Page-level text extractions
───

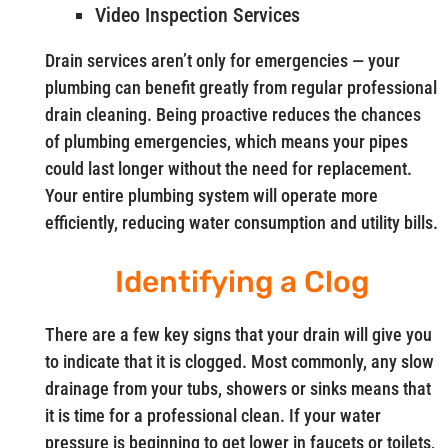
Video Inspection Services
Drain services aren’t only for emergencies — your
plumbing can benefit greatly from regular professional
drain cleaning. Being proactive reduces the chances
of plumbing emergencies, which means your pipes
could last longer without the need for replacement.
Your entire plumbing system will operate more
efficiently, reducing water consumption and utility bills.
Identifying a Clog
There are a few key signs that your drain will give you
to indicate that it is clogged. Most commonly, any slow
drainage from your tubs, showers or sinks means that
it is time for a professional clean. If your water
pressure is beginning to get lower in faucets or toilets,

───

What to work on: Go back to the records above and write them out exactly, without the pictures.

Answer section:
Video Inspection Services
Drain services aren’t only for emergencies — your
plumbing can benefit greatly from regular professional
drain cleaning. Being proactive reduces the chances
of plumbing emergencies, which means your pipes
could last longer without the need for replacement.
Your entire plumbing system will operate more
efficiently, reducing water consumption and utility bills.
Identifying a Clog
There are a few key signs that your drain will give you
to indicate that it is clogged. Most commonly, any slow
drainage from your tubs, showers or sinks means that
it is time for a professional clean. If your water
pressure is beginning to get lower in faucets or toilets,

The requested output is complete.